The movie is made to be part of a trilogy of sorts, which means that it ends with a cliffhanger, but not without giving you at least a glimpse of what to expect. While some similarities with the more successful Hunger Games franchise have been pointed out, the premise of this series seems to be unique enough to stand on its own. What remains to be similar, though, is the way by which the plot moves forward, which involves a lot of pulse-racing scenes care of the maze itself. But then again, it is the very fact that the main characters here have forced amnesia which makes it all the more interesting; for the mere reason that the moviegoers also get the relevant background information regarding the whole fiasco bit by bit as they do.

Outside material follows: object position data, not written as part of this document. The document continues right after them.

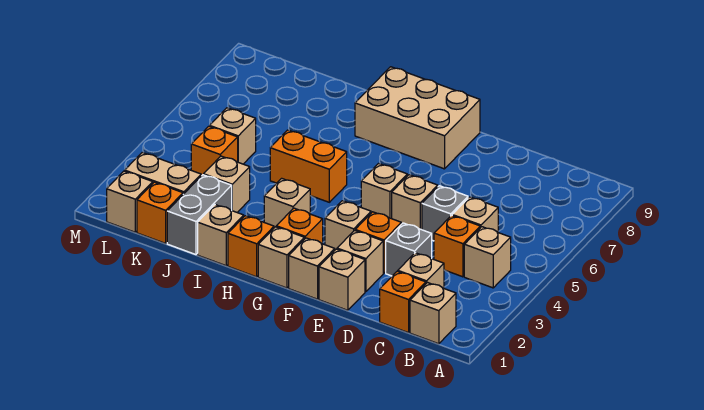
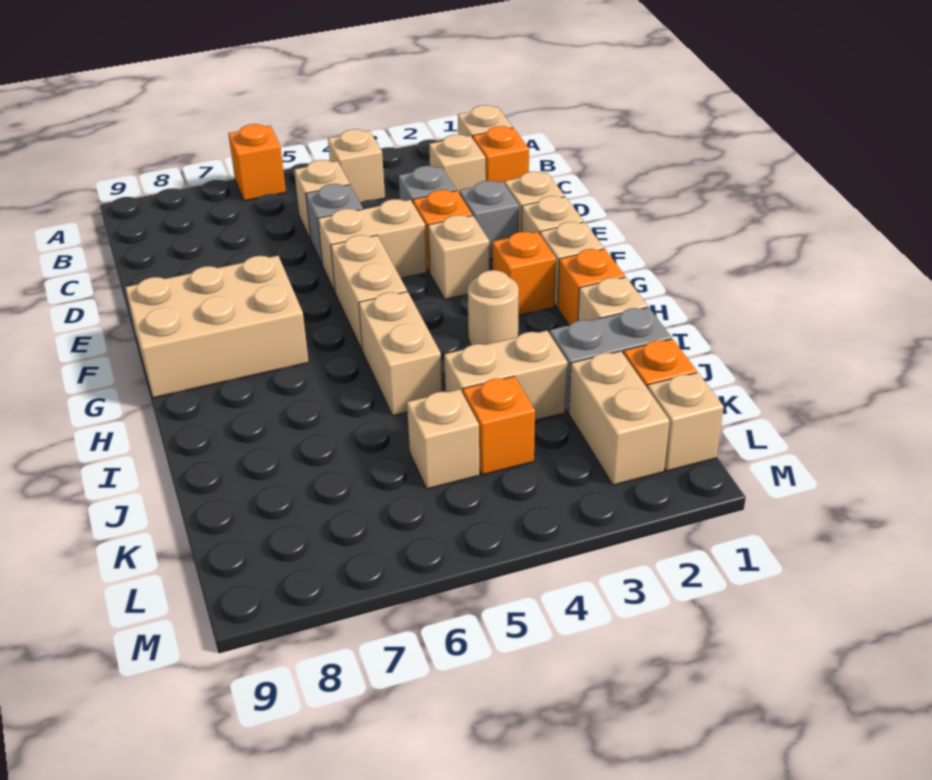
orange 1x1 brick [434,216,480,277] -> orange 1x1 brick moved to [228,124,286,201]
tan 1x1 brick [337,231,383,292] -> grey 1x1 brick [459,181,519,259]
tan 1x1 brick [392,175,438,230] -> tan 1x2 brick [318,199,427,291]
tan 1x1 brick [361,163,407,219] -> tan 1x2 brick [331,235,407,351]
tan 2x3 brick [355,67,480,169] -> tan 2x3 brick turned to [125,256,309,398]
tan 1x1 brick [264,178,310,228] -> tan 1x1 round brick [468,270,519,345]
orange 1x2 brick [270,130,347,202] -> tan 1x2 brick [359,292,442,416]
tan 1x1 brick [204,156,250,212] -> tan 1x2 brick [444,331,568,420]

It is quite difficult to discuss the themes involved without having to give away a lot as far as the story is concerned. Even so, it is already quite obvious that giant mechanical walls moving on their own already reveals that they are indeed in a controlled environment. The Grievers, huge spider-like creatures which seem to be half-cyborg half-alien and could be found lurking in the maze, are indicative of high technology manipulation. If you factor in the dreams that Thomas has which give him visions of what appear to be scientists garbed in all white, then you would eventually find it easy to infer that this is all an experiment.

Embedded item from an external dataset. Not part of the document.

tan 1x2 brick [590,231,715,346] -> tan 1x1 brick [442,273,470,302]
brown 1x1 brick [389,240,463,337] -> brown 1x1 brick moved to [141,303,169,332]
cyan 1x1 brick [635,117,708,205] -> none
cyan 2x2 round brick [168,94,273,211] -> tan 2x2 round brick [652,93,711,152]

Would this mean any loss of interest on your part? Well, not really. If you are the inquisitive type, you would end up wanting answers as to why the heck are they there in the first place. Fortunately, that answer is revealed in the ending, which means you would not have sat there for almost two hours in for nothing.

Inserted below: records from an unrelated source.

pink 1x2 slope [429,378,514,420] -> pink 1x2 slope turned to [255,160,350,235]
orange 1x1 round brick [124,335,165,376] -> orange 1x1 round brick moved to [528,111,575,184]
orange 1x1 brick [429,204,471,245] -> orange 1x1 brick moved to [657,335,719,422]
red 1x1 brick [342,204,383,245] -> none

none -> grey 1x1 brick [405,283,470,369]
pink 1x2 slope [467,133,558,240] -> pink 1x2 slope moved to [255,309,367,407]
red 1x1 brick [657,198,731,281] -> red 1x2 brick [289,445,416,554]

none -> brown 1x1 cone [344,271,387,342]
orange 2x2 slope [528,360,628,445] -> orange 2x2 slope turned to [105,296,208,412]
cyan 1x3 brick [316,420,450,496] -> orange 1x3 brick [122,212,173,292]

The Maze Runner is a good attempt to start another franchise involving science fiction for teens. The sad thing is that while there seems to be a consensus on how good the movie actually is, box office returns do not quite reflect it. Perhaps one could blame it on the Hunger Games. Besides, there could only be one dominant book-to-movie franchise at any given time. Perhaps this movie would end up like Divergent did in the box office race, which is a moderate success but not truly phenomenal. As long as they do not screw up the sequels, nobody would really care.